Lurking unresolved at the tail of the stories is who is accountable for the economic and social constructs that trap Marcovaldo. Calvino leaves moral reckonings to his readers. We are encouraged to make judgements, but we are not made to judge, nor left to judge in despond. In every story there are sentences and plotlines to laugh through. Marcovaldo offers fantasy and folly, silly decisions, rueful endings. Calvino makes me read with a furrowed brow and an affectionate smile for the hero and his family:
I hope to have shown that there is such a thing as a lightness of thoughtfulness, just as we all know there is a lightness of frivolity. In fact, thoughtful lightness can make frivolity seem dull and heavy.[5]
[1] William Weaver and Damien Pettigrew, ‘Italo Calvino, The Art of Fiction No. 130,’ The Paris Review, Issue 124, Fall 1992.

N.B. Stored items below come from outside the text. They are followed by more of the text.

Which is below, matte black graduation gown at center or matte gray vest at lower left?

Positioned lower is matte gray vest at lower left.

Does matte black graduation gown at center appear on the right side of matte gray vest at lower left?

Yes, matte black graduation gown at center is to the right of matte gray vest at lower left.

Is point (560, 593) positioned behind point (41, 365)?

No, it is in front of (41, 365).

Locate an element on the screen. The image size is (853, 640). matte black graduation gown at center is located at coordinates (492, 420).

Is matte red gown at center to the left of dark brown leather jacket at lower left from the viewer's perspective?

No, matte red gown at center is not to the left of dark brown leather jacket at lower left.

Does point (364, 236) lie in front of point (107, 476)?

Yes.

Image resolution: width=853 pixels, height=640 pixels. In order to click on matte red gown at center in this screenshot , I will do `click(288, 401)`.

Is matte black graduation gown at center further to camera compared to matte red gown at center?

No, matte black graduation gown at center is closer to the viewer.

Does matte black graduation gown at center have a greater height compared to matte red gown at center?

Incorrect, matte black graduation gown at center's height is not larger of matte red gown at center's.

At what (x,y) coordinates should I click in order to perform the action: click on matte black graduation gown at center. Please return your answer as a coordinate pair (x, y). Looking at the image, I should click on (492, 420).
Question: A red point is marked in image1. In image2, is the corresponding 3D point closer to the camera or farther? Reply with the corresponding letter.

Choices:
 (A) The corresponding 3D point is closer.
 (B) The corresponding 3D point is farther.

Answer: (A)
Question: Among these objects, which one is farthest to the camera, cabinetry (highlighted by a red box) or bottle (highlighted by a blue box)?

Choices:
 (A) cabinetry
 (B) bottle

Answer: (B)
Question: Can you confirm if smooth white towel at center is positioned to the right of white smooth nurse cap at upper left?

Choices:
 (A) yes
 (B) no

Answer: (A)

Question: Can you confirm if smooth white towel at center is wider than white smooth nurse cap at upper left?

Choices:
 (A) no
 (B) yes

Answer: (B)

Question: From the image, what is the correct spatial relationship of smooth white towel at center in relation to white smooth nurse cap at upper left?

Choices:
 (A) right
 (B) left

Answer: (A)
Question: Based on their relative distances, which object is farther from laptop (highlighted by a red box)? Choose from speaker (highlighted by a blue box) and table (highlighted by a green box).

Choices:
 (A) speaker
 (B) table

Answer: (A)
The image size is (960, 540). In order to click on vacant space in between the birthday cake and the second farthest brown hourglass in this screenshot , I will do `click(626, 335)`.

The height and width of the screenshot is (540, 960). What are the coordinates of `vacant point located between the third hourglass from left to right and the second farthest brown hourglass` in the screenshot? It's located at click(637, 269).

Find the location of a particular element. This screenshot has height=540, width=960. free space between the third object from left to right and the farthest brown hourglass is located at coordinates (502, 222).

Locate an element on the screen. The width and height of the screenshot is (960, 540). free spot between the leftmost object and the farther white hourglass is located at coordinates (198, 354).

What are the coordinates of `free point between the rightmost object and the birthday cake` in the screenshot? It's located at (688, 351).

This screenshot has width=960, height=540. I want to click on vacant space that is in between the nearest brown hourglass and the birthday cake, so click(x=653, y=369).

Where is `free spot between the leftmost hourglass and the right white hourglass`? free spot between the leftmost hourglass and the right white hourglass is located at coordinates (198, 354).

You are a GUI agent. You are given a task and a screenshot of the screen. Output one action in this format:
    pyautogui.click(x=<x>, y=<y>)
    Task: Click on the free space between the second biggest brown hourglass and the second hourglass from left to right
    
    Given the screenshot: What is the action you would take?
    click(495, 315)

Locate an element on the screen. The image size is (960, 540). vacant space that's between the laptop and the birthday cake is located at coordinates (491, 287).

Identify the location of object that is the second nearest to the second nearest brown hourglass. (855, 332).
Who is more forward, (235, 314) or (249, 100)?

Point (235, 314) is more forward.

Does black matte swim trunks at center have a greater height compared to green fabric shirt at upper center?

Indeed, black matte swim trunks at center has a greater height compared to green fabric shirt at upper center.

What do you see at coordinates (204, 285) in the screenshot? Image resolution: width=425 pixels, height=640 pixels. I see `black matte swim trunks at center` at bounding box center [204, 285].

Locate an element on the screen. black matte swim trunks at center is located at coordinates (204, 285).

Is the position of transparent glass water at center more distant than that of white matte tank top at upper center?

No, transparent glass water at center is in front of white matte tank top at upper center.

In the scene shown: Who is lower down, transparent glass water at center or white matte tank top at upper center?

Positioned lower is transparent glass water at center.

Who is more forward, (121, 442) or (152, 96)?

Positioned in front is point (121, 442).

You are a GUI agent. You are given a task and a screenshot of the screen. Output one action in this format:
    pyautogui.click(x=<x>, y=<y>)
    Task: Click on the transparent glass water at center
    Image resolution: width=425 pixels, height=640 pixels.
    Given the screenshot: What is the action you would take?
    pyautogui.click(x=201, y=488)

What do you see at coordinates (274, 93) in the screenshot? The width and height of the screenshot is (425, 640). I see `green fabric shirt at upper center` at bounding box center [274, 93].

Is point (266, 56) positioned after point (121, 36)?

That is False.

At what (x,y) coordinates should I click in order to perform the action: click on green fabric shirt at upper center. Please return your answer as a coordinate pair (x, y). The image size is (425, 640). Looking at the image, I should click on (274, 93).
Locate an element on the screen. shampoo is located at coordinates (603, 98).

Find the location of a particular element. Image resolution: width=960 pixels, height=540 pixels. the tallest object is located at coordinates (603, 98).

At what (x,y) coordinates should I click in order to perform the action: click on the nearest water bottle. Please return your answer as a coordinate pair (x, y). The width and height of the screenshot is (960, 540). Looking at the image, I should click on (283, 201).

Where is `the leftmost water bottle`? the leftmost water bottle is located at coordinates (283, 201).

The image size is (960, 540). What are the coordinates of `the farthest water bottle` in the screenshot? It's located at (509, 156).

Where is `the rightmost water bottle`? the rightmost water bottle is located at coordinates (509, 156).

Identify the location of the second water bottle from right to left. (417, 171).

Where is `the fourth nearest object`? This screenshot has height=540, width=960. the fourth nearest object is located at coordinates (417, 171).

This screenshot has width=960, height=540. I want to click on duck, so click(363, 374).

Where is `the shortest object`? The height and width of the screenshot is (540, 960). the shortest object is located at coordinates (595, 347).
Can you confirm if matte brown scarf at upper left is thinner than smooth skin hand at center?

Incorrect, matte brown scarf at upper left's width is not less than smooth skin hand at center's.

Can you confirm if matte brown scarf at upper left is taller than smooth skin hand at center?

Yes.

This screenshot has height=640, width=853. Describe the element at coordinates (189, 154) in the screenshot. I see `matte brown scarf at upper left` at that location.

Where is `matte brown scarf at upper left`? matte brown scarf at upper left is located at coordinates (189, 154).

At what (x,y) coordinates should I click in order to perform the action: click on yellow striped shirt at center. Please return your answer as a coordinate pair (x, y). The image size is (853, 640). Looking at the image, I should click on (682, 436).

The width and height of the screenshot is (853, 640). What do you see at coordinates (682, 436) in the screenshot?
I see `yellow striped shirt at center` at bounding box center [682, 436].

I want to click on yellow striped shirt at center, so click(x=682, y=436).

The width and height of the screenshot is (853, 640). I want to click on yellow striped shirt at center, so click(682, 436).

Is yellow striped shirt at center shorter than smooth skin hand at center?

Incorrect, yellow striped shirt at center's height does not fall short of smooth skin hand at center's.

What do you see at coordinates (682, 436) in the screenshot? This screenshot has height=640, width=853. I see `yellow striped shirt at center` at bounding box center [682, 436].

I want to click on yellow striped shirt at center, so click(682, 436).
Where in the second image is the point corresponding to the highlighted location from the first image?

[2] ‘Italo Calvino,’ Wikipedia.
[3] Italo Calvino, ‘The Odyssey within Odysseys’, The Literature Machine, Vintage Classics, 1986, p.139.
[4] Peter Corrigan, ‘The elementary forms of the consumerist life: A sociological perspective.’ In Urban consumption, edited by Peter Newton, CSIRO Publishing, 2011, p.79.
[5] Italo Calvino, ‘Lightness’, Six Memos for the Next Millennium, Penguin Modern Classics, 2009, p.10.
This story collection was published in 1963 as Marcovaldo ovvero Le stagioni in città (Marcovaldo, or The Seasons in the City).
I am reading from William Weaver’s translation for (I think) the first English publication of the stories by Secker and Warburg in 1983.
The collection is available today in a Vintage Classics edition.